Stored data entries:
----
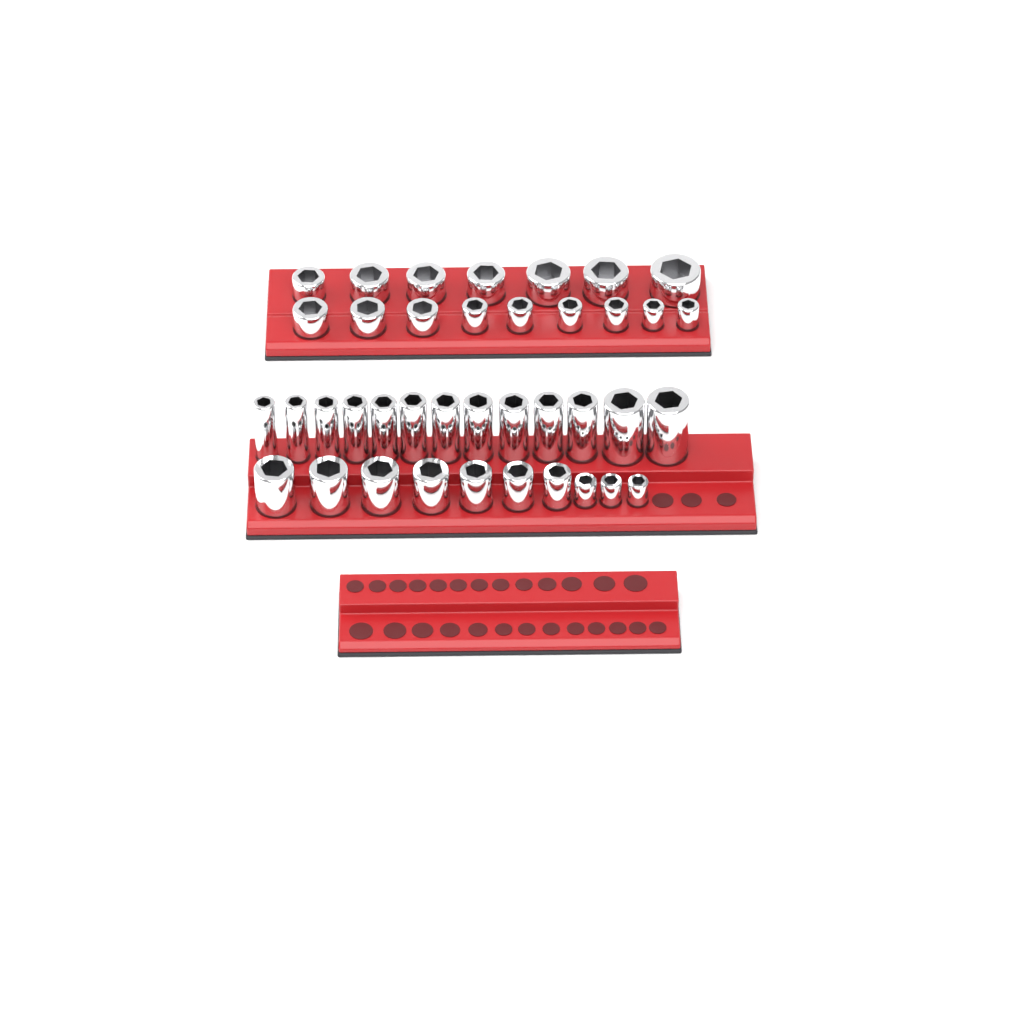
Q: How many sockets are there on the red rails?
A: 39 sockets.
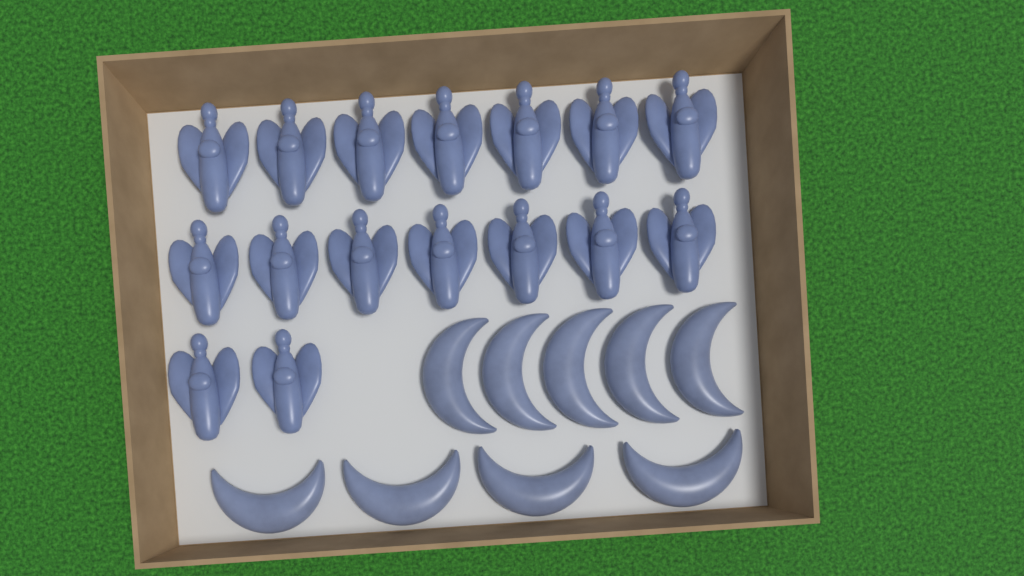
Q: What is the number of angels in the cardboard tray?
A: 16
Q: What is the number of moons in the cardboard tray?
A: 9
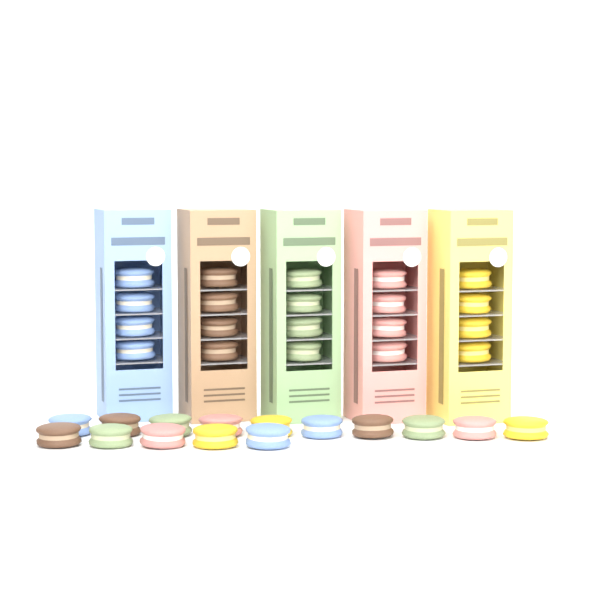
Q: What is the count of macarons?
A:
----
■ Given request
Extract every line of the material above that contains the word "tray".

■ Exercise solution
Q: What is the number of angels in the cardboard tray?
Q: What is the number of moons in the cardboard tray?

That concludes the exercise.